Nets Notes: Bridges, Walker, Simmons, Sharpe

Sixth-year wing Mikal Bridges put up impressive statistics when he was traded to Brooklyn last February, averaging 26.1 PPG, 4.5 RPG, 2.7 APG and 1.0 SPG on .475/.376/.894 shooting in 27 games to close the 2022/23 season.

While his numbers are solid again for the Nets in ’23/24 — he’s averaging 21.7 PPG, 5.2 RPG and 3.8 APG on .455/.363/.839 shooting in 43 games — Bridges doesn’t expect to make the All-Star Game, he tells Mark Medina of Sportskeeda.

I don’t think so. Maybe next year,” Bridges said. “You have to win and play to the level.”

As Medina notes, the Nets are currently 17-26, having lost 16 of their past 20 games. Multiple reports have indicated that Brooklyn has no plans to trade Bridges ahead of the February 8 deadline, but he knows things can change quickly in the NBA.

Just prepare, watch and wait,” Bridges said of the next couple weeks.

Here’s more from Brooklyn:

  • After giving up a 22-0 run to lose to the Clippers in L.A. on Sunday, the Nets blew another fourth quarter lead in Tuesday’s home contest vs. New York, with the crowd chanting “Let’s go Knicks” late in the final period, writes Bridget Reilly of The New York Post. Bridges wasn’t pleased that the atmosphere felt like “an away game at home.” “You could hear in the crowd, felt like a friggin’ away game when they made their run,” Bridges said. “Yes, we got good looks. They got some key buckets. We just got to overcome it, you can’t fold and put our heads down if they make a little run. It’s part of the game, just got to be able to execute after and go out and win.”
  • Lonnie Walker was a rotation regular to open the season, but his hot shooting start was interrupted by a hamstring injury, which caused him to miss 17 consecutive games.
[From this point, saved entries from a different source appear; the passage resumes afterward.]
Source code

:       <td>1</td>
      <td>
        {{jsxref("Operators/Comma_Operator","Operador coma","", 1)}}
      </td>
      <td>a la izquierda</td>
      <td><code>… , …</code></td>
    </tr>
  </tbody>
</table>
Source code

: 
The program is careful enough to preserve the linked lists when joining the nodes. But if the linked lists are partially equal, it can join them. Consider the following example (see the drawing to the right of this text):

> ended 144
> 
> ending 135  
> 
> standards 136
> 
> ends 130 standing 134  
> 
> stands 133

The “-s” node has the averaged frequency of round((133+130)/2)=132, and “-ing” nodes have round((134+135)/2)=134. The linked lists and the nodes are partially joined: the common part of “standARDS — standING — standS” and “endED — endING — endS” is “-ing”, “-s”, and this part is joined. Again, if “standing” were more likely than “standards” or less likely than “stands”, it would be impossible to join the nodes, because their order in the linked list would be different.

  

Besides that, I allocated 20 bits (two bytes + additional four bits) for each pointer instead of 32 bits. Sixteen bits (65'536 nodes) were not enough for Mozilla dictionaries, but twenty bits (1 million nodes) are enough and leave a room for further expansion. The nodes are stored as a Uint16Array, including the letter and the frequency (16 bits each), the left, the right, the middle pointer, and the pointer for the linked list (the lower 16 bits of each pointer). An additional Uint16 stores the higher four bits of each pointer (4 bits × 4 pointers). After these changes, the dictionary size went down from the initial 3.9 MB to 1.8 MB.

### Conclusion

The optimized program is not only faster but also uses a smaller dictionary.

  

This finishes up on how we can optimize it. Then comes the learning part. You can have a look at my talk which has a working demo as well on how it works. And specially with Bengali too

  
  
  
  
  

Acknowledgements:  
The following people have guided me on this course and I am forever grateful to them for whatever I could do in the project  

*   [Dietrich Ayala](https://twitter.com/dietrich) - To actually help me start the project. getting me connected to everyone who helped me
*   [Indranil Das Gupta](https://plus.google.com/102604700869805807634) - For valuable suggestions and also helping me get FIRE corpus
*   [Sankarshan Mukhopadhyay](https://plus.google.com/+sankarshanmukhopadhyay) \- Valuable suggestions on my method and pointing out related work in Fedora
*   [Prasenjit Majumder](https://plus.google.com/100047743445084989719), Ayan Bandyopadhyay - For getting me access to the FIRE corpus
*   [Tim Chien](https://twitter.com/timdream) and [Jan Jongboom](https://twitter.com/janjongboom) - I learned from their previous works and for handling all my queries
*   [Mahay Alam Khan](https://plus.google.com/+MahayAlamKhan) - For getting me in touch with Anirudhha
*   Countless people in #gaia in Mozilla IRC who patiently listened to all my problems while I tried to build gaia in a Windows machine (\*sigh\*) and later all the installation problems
Since returning from the injury, Walker’s minutes have been more sporadic — he has averaged just 12.5 MPG after playing 21.3 MPG prior to the injury. Head coach Jacque Vaughn wants Walker to make better decisions on defense and contribute more on the boards in order to receive more playing time, relays Lucas Kaplan of NetsDaily.com.
  • The Nets recently provided injury updates on Ben Simmons and Day’Ron Sharpe, per Brian Lewis of The New York Post. According to Vaughn, Simmons will be out at least this week, but he could practice with the team’s G League affiliate in Long Island soon. Simmons has been out since November 6 with a back injury. As for backup center Sharpe, who has missed the past six games with a hyperextended left knee, he says he still isn’t doing contact work. “I think I’ve got a lot more steps I’ve got to take. Right now, I’m just still on the process of strengthening my leg back,” said Sharpe, who didn’t offer a return timeline. “I don’t know yet. But I just feel good. Better. I feel like I’m going in a positive direction.”